Following my colleague’s recent post on how new tools can help to diagnose bowel cancer in patients at an earlier stage, in this blog I will be looking at a recent study which claims that taking antibiotics for a prolonged period can increase the chances of developing bowel cancer.

The findings of the study

The study, carried out in America, gathered heath and lifestyle information from 16,642 female nurses since 1976. Their paper appears in the gastroenterology journal ‘Gut’. It essentially showed that those women who had taken antibiotics for long periods when they were between 20-39 years of age were more likely to develop a bowel polyp later in their life.

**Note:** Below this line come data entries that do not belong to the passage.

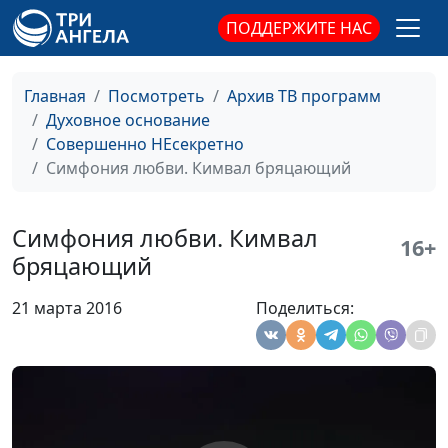
священнослужитель;
ПОДДЕРЖИТЕ НАС
Артем Сорокин,
бизнесмен
Главная
Посмотреть
Архив ТВ программ
Библия и финансы.
Андрей Юнак,
#12
Духовное основание
Можно ли
священнослужитель,
Совершенно НЕсекретно
христианину быть
Дмитрий Булатов,
Симфония любви. Кимвал бряцающий
богатым?
священнослужитель;
Роман Маринин,
священнослужитель;
Симфония любви. Кимвал
16+
Артем Сорокин,
бряцающий
бизнесмен
21 марта 2016
Поделиться:
Симфония любви. Без
Елена Полашкова,
#11
фальши
Андрей Костерин,
священнослужитель;
Евгений Екимов,
священнослужитель,
консультант по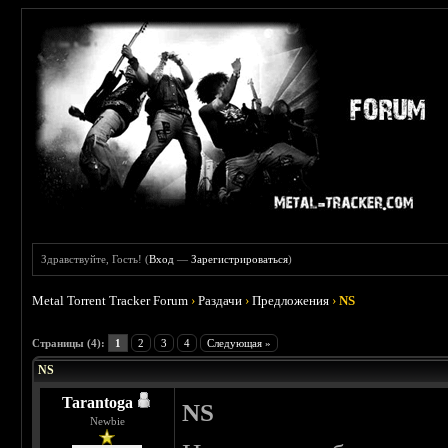
Здравствуйте, Гость! (
Вход
—
Зарегистрироваться
)
Metal Torrent Tracker Forum
›
Раздачи
›
Предложения
›
NS
Страницы (4):
1
2
3
4
Следующая »
NS
Tarantoga
NS
Newbie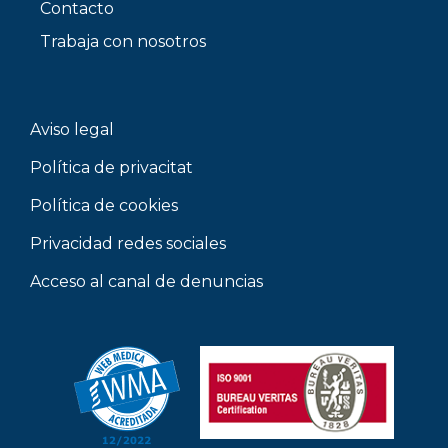
Contacto
Trabaja con nosotros
Aviso legal
Política de privacitat
Política de cookies
Privacidad redes sociales
Acceso al canal de denuncias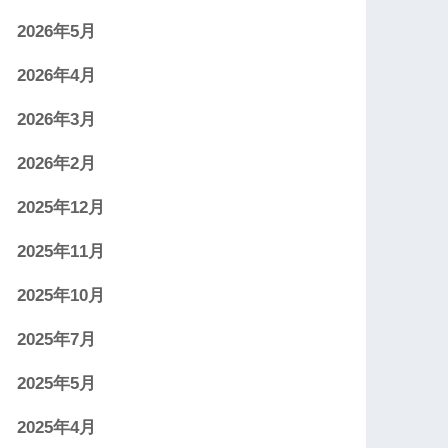
2026年5月
2026年4月
2026年3月
2026年2月
2025年12月
2025年11月
2025年10月
2025年7月
2025年5月
2025年4月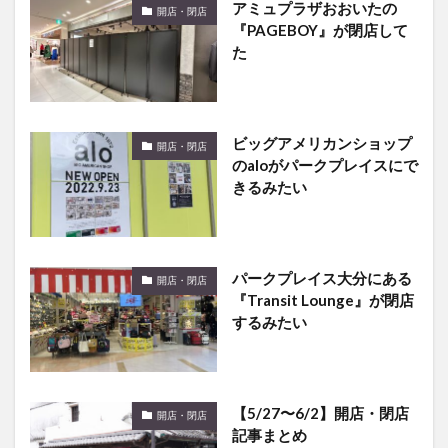
アミュプラザおおいたの
開店・閉店
『PAGEBOY』が閉店して
た
ビッグアメリカンショップ
開店・閉店
のaloがパークプレイスにで
きるみたい
パークプレイス大分にある
開店・閉店
『Transit Lounge』が閉店
するみたい
【5/27〜6/2】開店・閉店
開店・閉店
記事まとめ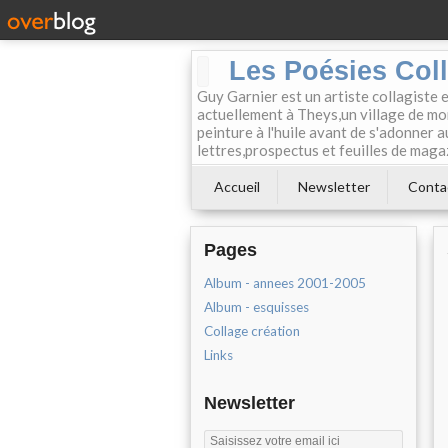
Les Poésies Col
Guy Garnier est un artiste collagiste 
actuellement à Theys,un village de mon
peinture à l'huile avant de s'adonner a
lettres,prospectus et feuilles de maga
Accueil
Newsletter
Conta
Pages
Album - annees 2001-2005
Album - esquisses
Collage création
Links
Newsletter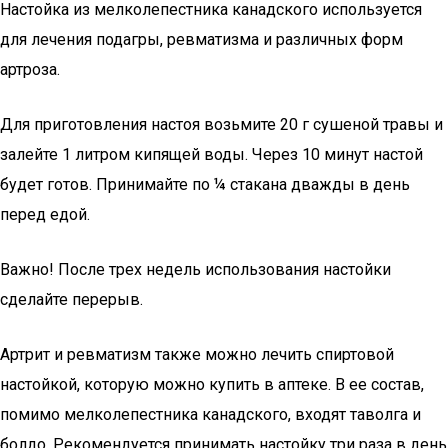
Настойка из мелколепестника канадского используется
для лечения подагры, ревматизма и различных форм
артроза.
Для приготовления настоя возьмите 20 г сушеной травы и
залейте 1 литром кипящей воды. Через 10 минут настой
будет готов. Принимайте по ¼ стакана дважды в день
перед едой.
Важно! После трех недель использования настойки
сделайте перерыв.
Артрит и ревматизм также можно лечить спиртовой
настойкой, которую можно купить в аптеке. В ее состав,
помимо мелколепестника канадского, входят таволга и
болдо. Рекомендуется принимать настойку три раза в день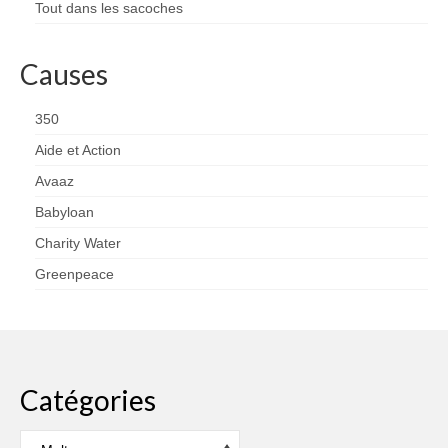
Tout dans les sacoches
Causes
350
Aide et Action
Avaaz
Babyloan
Charity Water
Greenpeace
Catégories
Catégories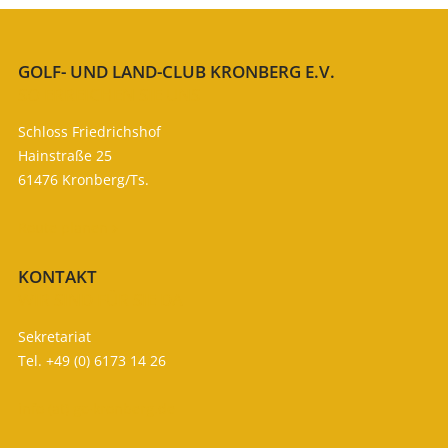
GOLF- UND LAND-CLUB KRONBERG E.V.
SO ERREICHEN SIE UNS
Schloss Friedrichshof
Hainstraße 25
61476 Kronberg/Ts.
Route planen

KONTAKT
WIR SIND FÜR SIE DA
Sekretariat
Tel. +49 (0) 6173 14 26
info (at) gc-kronberg.de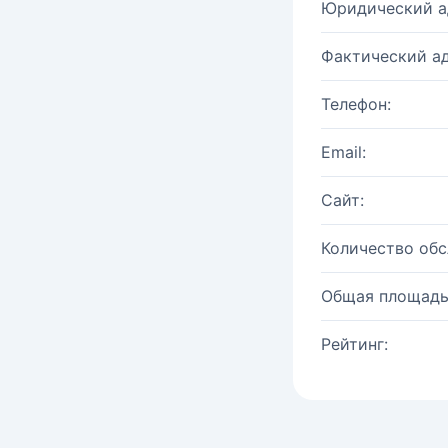
Юридический а
Фактический ад
Телефон:
Email:
Сайт:
Количество об
Общая площадь
Рейтинг: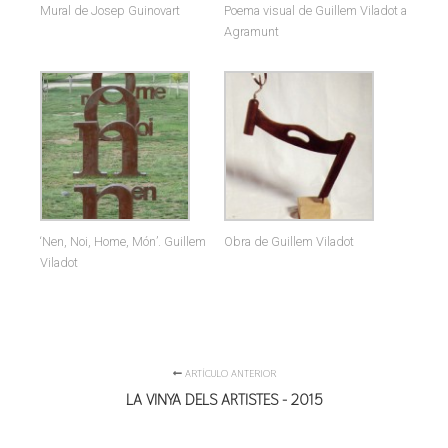
Mural de Josep Guinovart
Poema visual de Guillem Viladot a
Agramunt
‘Nen, Noi, Home, Món’. Guillem
Obra de Guillem Viladot
Viladot
ARTÍCULO ANTERIOR
LA VINYA DELS ARTISTES - 2015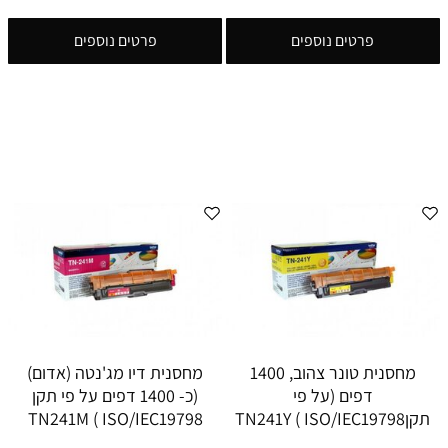
פרטים נוספים
פרטים נוספים
מחסנית טונר צהוב, 1400
מחסנית דיו מג'נטה (אדום)
דפים (על פי
(כ- 1400 דפים על פי תקן
תקןISO/IEC19798 ) TN241Y
ISO/IEC19798 ) TN241M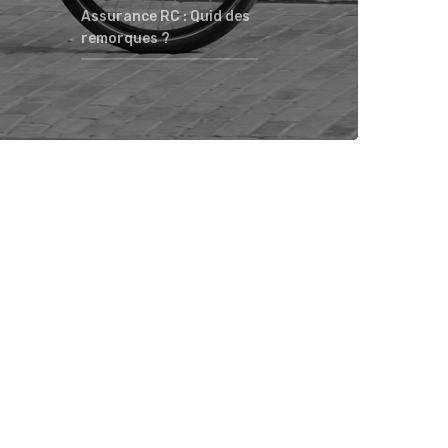
Assurance RC : Quid des
remorques ?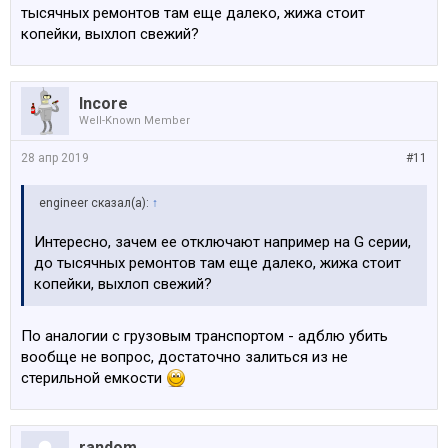
тысячных ремонтов там еще далеко, жижа стоит
копейки, выхлоп свежий?
Incore
Well-Known Member
28 апр 2019
#11
engineer сказал(а):
↑
Интересно, зачем ее отключают например на G серии,
до тысячных ремонтов там еще далеко, жижа стоит
копейки, выхлоп свежий?
По аналогии с грузовым транспортом - адблю убить
вообще не вопрос, достаточно залиться из не
стерильной емкости
random_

During the relevant period the study showed women were 36% more likely to develop a growth when antibiotics were taken for more than 2 months between 20-39 years of age, increasing to 69% if taken during their forties and fifties. These figures are compared to non-users of antibiotics.  Whilst it must be acknowledged that polyps and growths can be entirely harmless and don’t necessarily go on to develop into cancer, the study has highlighted a marked increase in those who had increased antibiotic use.

However, the study only shows a snapshot. It does not reveal how many of the growths progressed to cancer and how those cases link to past antibiotic treatment, if at all.

What does this mean?

Leading bowel cancer charity, Bowel Cancer UK, have published their own comments on the study, stating the early findings from the research need to be investigated further and people should not stop taking antibiotics before further information is known. Antibiotics are obviously essential for treating some other health issues and if they are not taken when needed, this can lead to other conditions which may develop and/or deteriorate, and could present a far greater risk that any potential risk identified in this study.

Whilst the knowledge is useful, there can be many contributing factors to receiving a diagnosis of bowel cancer including family history and lifestyle and, as one of the most common types of cancer diagnosed in the UK, the Charity are eager to stress that everyone should be vigilant to symptoms that may indicate bowel cancer and avoid any delay in getting medical advice.

This study is particularly pertinent this month, as it is Bowel Cancer Awareness Month. Charities and organisations are campaigning to increase awareness of the condition and the need to seek early medical attention if you have any concerns or symptoms.

Our Experience

Our team, sadly, have experience of acting for those affected by a negligent delay in diagnosis and treatment of cancer. We sincerely hope that Bowel Cancer Awareness Month helps to increase awareness and to prevent delays to ensure patients are diagnosed early and receive prompt and effective treatment thereafter.